Pertanyaan itu sendiri tidak salah karena memang meminta untuk berpikir laiknya seorang pekerja. Yang salah adalah kalau kemudian menganggap bahwa berpikir yang menghasilkan ilmu tadi tidak relevan dan harus diganti dengan berpikir proyek. Juga menjadi kurang tepat kalau karena itu lalu proses berilmu harus dibelokkan ke arah yang sangat vokasional sifatnya.[minto]   

 

 

Referensi

Lunenburg, F.C. & Irby, B.J. (2008) Writing a Successful Thesis or Dissertation: Tips and Strategies for Students in the Social and Behavioral Sciences. 1st ed. Thousand Oaks, CA: SAGE Publications.
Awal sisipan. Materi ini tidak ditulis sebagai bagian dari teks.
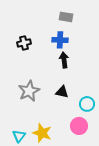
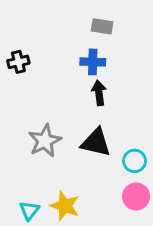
black cross: (24, 43) -> (18, 62), moved
black triangle: (62, 92) -> (96, 142), size x1.5
pink circle: (79, 126) -> (136, 197), moved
Creswell, J.W. & Creswell, J.D. (2018) Research Design: Qualitative, Quantitative, and Mixed Methods Approaches. 5th ed. Thousand Oaks, CA: SAGE Publications.

Blaikie, N. (2000) Designing Social Research. Cambridge: Polity Press.

Adu, P. & Miles, D.A. (2023) Dissertation Research Methods: a Step-By-Step Guide to Writing Up Your Research in the Social Sciences. 1st ed. New York: Routledge.